"Sure!" says I. "You got to have details about Virgie before you can ditch him. Well, I'll see what I can dig up."
Maybe it strikes you as a chesty bluff for a juvenile party like me to start with no more clew than that to round up in a few hours what a high-priced sleuth agency would take a week for. But, say, I didn't stand guard on the Sunday editor's door two years with my eyes and ears shut. Course, there's always the city and 'phone directories to start with. Next you turn to the Who book if you suspect he's ever done any public stunt. But, say, swallow that Who dope cautious. They let 'em write their own tickets in that, you know, and you got to make allowances for the size of the hat-band.
I'd got that far, discovered that Virgie owned up to bein' thirty-five and a bachelor, that he was born in Schoharie, son of Telemachus J. and Matilda Smith Bunn, and that he'd once been president of the village literary club, when I remembers the clippin' files we used to have back on Newspaper Row. So down I hikes—and who should I stack up against, driftin' gloomy through the lower lobby, but Whity Meeks, that used to be the star man on the Sunday sheet. Course, it wa'n't any miracle; for Whity's almost as much of a fixture there as Old Gluefoot, the librarian, or the finger marks on the iron pillars in the press-room.
A sad example of blighted ambitions, Whity is. When I first knew him he had a fresh one every Monday mornin', and they ranged all the way from him plannin' to be a second Dicky Davis to a scheme he had for hookin' up with Tammany and bein' sent to Congress. Clever boy too. He could dash off ponies that was almost good enough to print, dope out the first two acts of a play that was bound to make his fortune if he could ever finish it, and fake speeches that he'd never heard a word of.

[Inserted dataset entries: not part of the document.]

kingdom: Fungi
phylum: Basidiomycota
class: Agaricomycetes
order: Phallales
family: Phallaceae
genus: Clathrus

When he got to doin' Wall Street news, though, and absorbed the idea that he could stack his little thirty per against the system and break the bucketshops—well, that was his finish. Two killings that he made by chance, and he was as good as chained to the ticker for life. No more new rosy dreams for him: always the same one,—of the day when he was goin' to show Sully how a cotton corner really ought to be pulled off, a day when the closin' gong would find him with the City Bank in one fist and the Subtreasury in the other. You've met that kind, maybe. Only Whity always tried to dress the part, in a sporty shepherd plaid, with a checked hat and checked silk socks to match. He has the same regalia on now, with a carnation in his buttonhole.
"Well, mounting margins!" says he, as I swings him round by the arm. "Torchy! Whither away? Come down to buy publicity space for the Corrugated, have you?"
"Not in a rag like yours, Whity," says I, "when we own stock in two real papers. I'm out on a little private gumshoe work for the boss."
"Sounds thrilling," says he. "Any copy in it?"
"I'd be chatterin' it to you, wouldn't I?" says I. "Nix! Just plain fam'ly scrap over whether Cousin Inez shall marry again or not. My job is to get something on the guy. Don't happen to have any special dope on T. Virgil Bunn, the sculptor poet, do you?"
Whity stares at me. "Do I?" says he.